■ Problem requirements
When the line with "vfov_deg: 32.9" comes up, set it down and every later line to the end of the data, exactly and without pictures.

■ Camera settings data
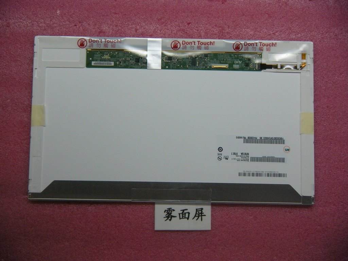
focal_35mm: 44
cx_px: 174
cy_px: 130
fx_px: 442
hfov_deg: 42.9
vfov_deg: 32.9
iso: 182
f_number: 4
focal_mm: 7.4
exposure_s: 1/59.8
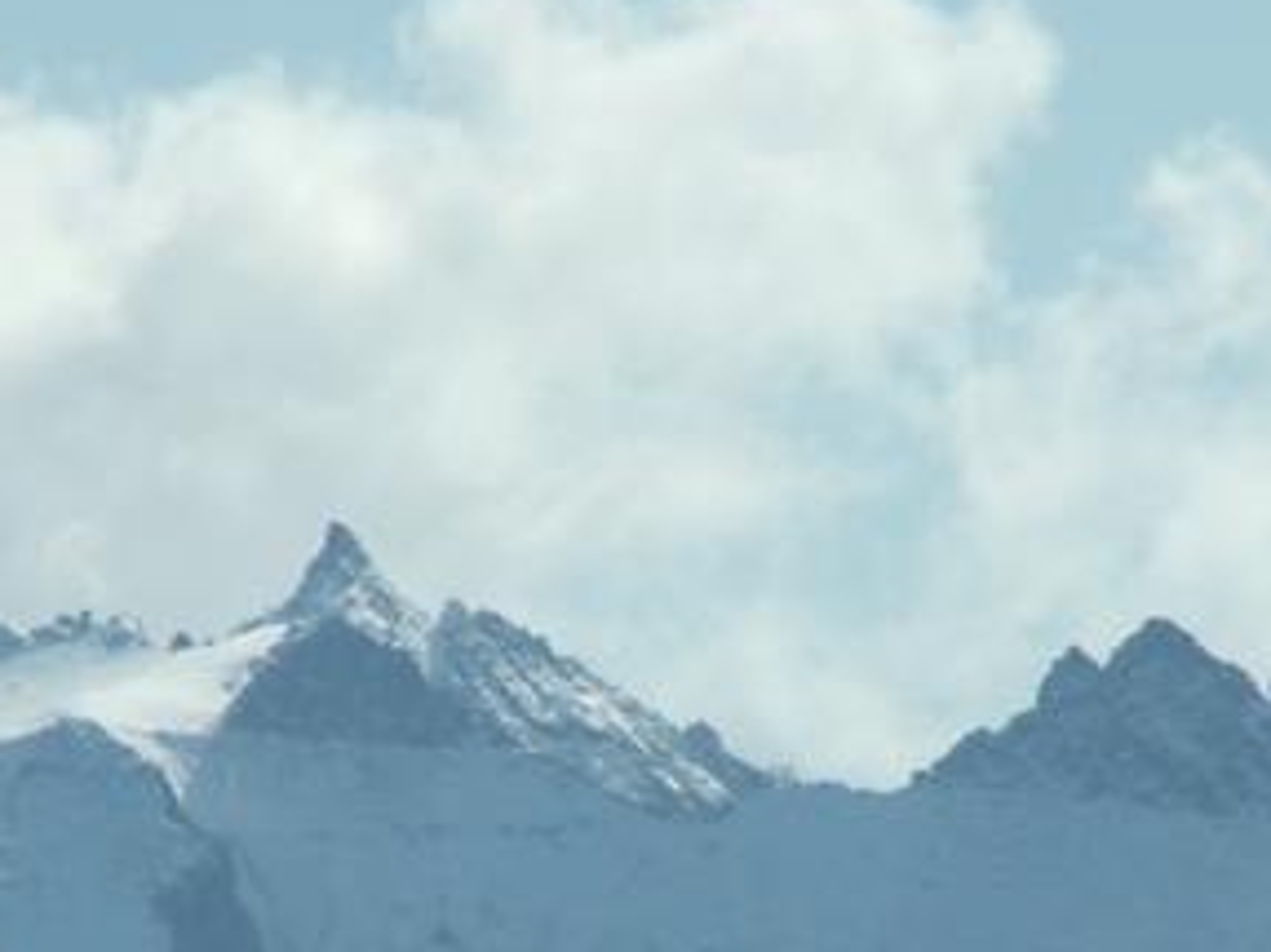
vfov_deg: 2.1
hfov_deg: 2.8
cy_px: 824
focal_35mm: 699
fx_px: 25655
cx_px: 673
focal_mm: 51.9
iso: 50
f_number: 8
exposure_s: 1/400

■ Answer for the task
vfov_deg: 32.9
iso: 182
f_number: 4
focal_mm: 7.4
exposure_s: 1/59.8
vfov_deg: 2.1
hfov_deg: 2.8
cy_px: 824
focal_35mm: 699
fx_px: 25655
cx_px: 673
focal_mm: 51.9
iso: 50
f_number: 8
exposure_s: 1/400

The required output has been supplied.